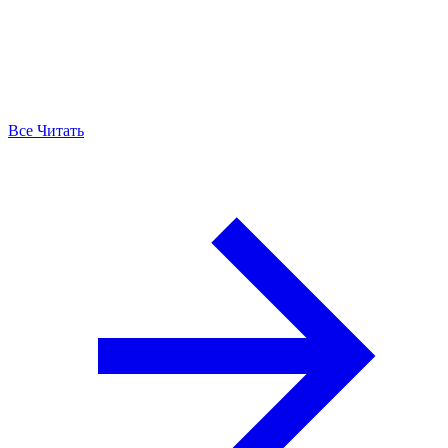
Все Читать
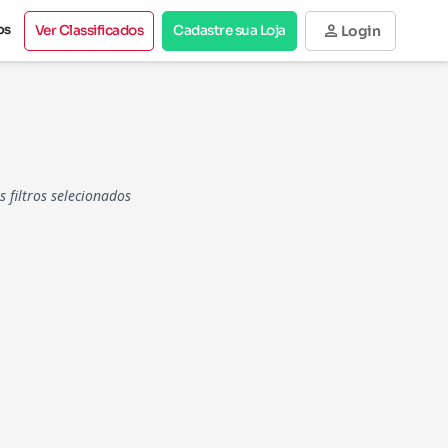
person
os
Ver Classificados
Cadastre sua Loja
Login
filtros selecionados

---+---

» Requirement
Write out all the data exactly, minus pictures.

» Exercise result
Все Читать
person
os
Ver Classificados
Cadastre sua Loja
Login
filtros selecionados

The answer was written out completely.